Start of Supplied data

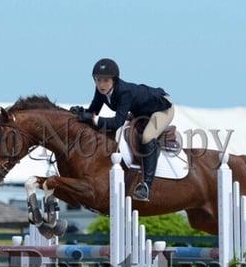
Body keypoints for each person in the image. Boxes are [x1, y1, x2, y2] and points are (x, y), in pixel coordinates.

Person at [70, 58, 174, 201]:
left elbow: (117, 122)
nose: (101, 84)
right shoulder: (101, 91)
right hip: (141, 112)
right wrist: (81, 113)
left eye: (106, 81)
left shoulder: (124, 92)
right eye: (98, 80)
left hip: (161, 109)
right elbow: (94, 111)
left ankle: (146, 186)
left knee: (147, 137)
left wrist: (92, 118)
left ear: (114, 80)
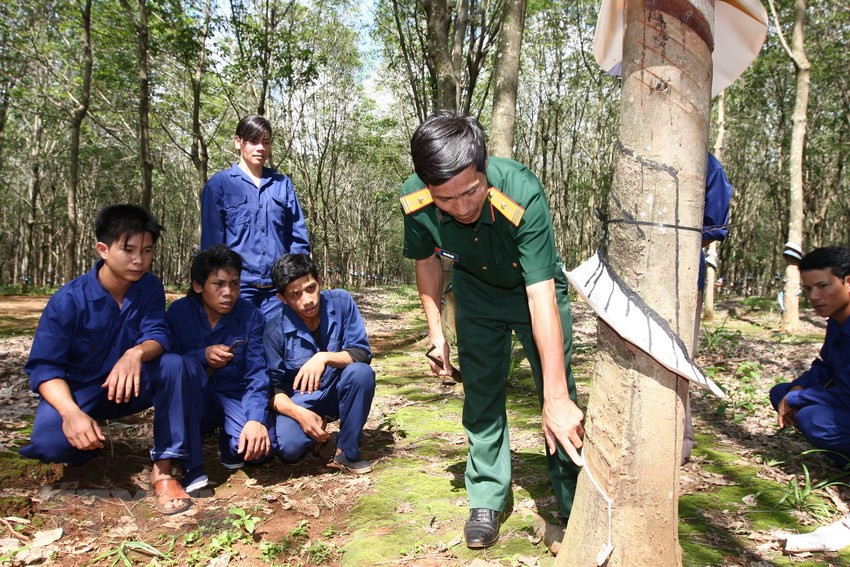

End of Supplied data

Search the entries for the word "left" and pick out every line that holds it.

* Answer to the problem
left elbow: (117, 122)
left eye: (106, 81)
left shoulder: (124, 92)
left hip: (161, 109)
left ankle: (146, 186)
left knee: (147, 137)
left wrist: (92, 118)
left ear: (114, 80)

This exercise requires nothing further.